§ Data in this exercise
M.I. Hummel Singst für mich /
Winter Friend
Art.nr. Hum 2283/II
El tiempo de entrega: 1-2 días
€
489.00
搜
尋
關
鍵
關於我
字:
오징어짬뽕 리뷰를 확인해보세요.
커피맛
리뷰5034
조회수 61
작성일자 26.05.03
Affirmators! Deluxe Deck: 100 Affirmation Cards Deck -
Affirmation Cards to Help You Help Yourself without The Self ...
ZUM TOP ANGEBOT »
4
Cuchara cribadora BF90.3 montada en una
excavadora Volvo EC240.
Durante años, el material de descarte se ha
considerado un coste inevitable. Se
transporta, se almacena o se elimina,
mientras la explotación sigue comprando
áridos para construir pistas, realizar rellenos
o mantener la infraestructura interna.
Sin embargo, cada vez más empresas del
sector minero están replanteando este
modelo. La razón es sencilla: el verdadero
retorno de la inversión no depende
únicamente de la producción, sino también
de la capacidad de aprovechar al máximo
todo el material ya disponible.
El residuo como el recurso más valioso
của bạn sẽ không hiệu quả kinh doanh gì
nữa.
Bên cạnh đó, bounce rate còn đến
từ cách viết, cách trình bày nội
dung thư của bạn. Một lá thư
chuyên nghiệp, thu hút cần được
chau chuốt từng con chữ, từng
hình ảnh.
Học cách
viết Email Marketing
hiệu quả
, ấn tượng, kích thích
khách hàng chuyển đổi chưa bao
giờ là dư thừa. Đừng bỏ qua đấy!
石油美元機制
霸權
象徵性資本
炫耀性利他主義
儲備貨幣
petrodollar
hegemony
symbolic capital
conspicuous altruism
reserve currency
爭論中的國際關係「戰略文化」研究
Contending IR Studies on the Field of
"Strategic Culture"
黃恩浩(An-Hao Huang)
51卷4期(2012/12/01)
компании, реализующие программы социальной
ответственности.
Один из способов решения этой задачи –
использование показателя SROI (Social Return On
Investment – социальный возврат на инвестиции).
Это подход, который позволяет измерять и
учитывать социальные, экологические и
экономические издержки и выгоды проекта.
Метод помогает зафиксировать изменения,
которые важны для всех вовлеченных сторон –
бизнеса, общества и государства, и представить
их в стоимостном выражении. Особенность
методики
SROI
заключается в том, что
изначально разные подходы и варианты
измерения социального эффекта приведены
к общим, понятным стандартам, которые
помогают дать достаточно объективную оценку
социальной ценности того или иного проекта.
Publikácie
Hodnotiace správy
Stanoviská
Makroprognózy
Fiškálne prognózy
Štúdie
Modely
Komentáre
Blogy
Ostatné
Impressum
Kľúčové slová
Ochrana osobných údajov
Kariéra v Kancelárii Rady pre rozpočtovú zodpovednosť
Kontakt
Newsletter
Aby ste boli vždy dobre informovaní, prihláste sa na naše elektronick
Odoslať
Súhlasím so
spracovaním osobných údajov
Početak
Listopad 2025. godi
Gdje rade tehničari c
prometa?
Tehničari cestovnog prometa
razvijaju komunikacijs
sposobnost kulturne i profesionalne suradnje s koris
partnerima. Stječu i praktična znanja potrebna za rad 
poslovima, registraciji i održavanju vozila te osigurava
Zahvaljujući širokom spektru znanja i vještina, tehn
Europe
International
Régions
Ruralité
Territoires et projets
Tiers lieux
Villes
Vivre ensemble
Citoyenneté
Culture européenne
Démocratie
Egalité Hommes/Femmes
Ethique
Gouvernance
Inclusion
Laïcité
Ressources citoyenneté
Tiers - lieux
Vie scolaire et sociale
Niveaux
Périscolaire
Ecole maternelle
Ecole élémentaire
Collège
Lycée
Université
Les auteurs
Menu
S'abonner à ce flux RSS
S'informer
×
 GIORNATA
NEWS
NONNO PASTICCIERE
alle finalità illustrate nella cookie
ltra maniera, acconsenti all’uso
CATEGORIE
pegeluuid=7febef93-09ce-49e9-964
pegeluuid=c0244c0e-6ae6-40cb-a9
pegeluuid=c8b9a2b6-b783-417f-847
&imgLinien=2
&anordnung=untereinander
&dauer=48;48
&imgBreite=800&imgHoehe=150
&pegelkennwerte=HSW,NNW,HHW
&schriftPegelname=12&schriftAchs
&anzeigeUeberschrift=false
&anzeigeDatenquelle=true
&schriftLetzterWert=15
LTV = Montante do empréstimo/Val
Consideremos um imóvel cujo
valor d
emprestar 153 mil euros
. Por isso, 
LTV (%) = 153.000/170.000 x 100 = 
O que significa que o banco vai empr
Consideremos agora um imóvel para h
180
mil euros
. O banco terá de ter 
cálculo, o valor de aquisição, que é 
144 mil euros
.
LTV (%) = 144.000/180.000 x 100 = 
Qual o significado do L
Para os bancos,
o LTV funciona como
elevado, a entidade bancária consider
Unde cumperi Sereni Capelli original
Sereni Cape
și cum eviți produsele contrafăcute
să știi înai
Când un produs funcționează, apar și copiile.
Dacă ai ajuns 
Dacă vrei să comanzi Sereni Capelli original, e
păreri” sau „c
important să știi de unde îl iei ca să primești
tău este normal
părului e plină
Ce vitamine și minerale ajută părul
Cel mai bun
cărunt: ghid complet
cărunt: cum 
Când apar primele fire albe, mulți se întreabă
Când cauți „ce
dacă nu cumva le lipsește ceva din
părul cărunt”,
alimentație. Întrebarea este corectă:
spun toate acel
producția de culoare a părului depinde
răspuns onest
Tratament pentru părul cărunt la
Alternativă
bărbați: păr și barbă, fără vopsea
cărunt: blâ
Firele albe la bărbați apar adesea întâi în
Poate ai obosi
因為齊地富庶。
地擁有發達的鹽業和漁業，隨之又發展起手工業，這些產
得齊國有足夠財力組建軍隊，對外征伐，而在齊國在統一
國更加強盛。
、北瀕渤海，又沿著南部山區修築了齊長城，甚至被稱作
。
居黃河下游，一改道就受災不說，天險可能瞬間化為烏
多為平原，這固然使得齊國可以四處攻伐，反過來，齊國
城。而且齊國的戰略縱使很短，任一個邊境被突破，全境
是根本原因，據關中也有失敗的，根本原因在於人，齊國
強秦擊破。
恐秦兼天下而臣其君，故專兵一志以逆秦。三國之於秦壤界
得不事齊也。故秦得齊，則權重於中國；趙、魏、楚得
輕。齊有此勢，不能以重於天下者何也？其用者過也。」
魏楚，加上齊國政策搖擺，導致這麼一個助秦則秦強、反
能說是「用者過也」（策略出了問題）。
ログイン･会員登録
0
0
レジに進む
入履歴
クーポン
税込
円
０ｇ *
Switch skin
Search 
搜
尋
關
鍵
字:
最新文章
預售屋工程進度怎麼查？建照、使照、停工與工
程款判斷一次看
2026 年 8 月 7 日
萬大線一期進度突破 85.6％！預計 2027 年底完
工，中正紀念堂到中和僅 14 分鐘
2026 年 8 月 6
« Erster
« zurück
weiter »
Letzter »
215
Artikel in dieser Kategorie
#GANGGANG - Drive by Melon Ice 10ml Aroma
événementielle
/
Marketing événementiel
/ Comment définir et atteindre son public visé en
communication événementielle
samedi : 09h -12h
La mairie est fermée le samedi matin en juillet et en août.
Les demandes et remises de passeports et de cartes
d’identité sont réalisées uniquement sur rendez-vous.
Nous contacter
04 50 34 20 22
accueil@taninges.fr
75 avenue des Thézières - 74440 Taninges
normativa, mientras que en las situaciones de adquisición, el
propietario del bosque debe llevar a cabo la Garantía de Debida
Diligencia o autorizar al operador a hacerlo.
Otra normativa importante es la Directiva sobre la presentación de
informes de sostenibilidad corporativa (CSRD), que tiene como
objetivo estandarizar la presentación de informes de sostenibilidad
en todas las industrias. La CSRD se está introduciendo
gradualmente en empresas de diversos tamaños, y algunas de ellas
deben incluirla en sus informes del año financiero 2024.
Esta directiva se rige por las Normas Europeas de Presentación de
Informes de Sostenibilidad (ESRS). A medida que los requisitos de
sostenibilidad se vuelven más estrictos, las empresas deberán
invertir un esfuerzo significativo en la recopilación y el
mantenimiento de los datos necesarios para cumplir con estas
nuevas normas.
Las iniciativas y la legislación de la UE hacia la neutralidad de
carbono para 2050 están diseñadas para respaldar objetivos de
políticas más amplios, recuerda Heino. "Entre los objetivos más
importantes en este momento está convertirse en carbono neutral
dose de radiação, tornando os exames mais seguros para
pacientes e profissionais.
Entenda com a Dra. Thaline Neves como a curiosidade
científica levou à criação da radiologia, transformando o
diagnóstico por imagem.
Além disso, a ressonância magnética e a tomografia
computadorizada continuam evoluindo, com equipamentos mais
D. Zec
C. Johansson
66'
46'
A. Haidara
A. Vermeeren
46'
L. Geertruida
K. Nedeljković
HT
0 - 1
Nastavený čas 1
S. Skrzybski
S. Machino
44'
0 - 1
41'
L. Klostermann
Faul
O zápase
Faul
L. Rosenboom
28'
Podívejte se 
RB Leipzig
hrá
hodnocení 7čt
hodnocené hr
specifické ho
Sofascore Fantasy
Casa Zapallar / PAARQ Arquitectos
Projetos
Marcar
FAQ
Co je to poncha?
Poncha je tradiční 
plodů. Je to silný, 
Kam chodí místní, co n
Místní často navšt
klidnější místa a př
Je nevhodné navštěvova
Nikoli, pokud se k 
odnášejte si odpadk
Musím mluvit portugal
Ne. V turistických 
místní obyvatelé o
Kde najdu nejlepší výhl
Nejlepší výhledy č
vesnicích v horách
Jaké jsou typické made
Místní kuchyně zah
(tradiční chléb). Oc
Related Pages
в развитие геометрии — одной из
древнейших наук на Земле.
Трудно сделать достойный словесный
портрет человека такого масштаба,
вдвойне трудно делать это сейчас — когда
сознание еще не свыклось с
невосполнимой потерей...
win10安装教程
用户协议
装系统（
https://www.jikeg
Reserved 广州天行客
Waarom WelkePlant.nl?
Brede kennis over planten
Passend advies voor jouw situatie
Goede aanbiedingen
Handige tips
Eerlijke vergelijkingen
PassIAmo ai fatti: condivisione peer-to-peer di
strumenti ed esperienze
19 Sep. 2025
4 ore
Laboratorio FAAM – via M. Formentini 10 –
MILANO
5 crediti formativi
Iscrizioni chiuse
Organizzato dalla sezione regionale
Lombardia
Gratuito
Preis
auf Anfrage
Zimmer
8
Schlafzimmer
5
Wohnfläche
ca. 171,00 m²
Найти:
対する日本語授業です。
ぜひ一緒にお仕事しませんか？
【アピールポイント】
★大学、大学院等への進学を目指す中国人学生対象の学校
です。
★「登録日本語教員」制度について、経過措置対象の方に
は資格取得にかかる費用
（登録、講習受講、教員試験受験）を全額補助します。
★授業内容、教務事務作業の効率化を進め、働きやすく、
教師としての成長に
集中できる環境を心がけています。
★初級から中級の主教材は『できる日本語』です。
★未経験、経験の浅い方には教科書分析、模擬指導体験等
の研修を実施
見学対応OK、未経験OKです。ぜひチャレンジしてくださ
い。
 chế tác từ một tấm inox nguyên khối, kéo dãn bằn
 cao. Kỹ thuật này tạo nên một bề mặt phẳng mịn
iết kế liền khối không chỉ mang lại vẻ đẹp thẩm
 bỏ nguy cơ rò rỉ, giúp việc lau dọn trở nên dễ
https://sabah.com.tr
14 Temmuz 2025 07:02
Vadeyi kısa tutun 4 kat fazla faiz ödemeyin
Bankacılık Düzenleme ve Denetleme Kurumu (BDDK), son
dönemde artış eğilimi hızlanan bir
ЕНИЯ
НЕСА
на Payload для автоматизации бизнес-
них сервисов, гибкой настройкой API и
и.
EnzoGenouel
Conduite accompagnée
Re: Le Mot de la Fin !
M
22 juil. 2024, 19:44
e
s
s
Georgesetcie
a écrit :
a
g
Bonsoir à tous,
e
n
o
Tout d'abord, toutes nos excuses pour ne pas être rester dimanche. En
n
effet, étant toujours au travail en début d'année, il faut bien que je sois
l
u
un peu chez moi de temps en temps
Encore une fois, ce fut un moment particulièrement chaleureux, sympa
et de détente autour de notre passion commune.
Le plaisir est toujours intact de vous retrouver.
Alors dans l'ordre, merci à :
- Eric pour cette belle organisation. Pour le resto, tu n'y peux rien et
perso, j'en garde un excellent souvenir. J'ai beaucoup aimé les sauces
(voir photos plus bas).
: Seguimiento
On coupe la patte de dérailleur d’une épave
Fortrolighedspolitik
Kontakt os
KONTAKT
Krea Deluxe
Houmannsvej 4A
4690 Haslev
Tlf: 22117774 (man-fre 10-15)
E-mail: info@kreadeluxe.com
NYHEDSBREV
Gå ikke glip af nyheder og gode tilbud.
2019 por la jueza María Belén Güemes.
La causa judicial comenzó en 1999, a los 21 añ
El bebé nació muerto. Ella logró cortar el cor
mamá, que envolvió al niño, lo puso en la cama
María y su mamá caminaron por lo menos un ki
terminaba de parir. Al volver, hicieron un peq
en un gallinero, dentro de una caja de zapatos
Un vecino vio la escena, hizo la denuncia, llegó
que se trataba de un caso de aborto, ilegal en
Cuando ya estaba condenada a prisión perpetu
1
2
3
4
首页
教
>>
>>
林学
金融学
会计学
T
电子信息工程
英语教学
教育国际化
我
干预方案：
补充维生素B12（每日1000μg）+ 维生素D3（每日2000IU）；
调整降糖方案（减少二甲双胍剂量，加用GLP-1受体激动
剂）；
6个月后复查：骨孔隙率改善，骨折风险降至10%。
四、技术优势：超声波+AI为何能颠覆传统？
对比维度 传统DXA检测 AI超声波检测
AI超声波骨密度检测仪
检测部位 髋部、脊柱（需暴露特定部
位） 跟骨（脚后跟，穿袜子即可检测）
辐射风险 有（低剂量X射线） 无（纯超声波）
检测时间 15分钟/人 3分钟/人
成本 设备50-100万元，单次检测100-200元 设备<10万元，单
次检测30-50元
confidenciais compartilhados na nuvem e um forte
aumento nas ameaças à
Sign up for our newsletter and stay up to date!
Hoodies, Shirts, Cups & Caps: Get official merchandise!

§ Work order
In the listing above, locate the line with "mamá, que envolvió" and the line with "Sign up for", then extract exactly those lines and every line between them, and nothing more.

§ Answer below
mamá, que envolvió al niño, lo puso en la cama
María y su mamá caminaron por lo menos un ki
terminaba de parir. Al volver, hicieron un peq
en un gallinero, dentro de una caja de zapatos
Un vecino vio la escena, hizo la denuncia, llegó
que se trataba de un caso de aborto, ilegal en
Cuando ya estaba condenada a prisión perpetu
1
2
3
4
首页
教
>>
>>
林学
金融学
会计学
T
电子信息工程
英语教学
教育国际化
我
干预方案：
补充维生素B12（每日1000μg）+ 维生素D3（每日2000IU）；
调整降糖方案（减少二甲双胍剂量，加用GLP-1受体激动
剂）；
6个月后复查：骨孔隙率改善，骨折风险降至10%。
四、技术优势：超声波+AI为何能颠覆传统？
对比维度 传统DXA检测 AI超声波检测
AI超声波骨密度检测仪
检测部位 髋部、脊柱（需暴露特定部
位） 跟骨（脚后跟，穿袜子即可检测）
辐射风险 有（低剂量X射线） 无（纯超声波）
检测时间 15分钟/人 3分钟/人
成本 设备50-100万元，单次检测100-200元 设备<10万元，单
次检测30-50元
confidenciais compartilhados na nuvem e um forte
aumento nas ameaças à
Sign up for our newsletter and stay up to date!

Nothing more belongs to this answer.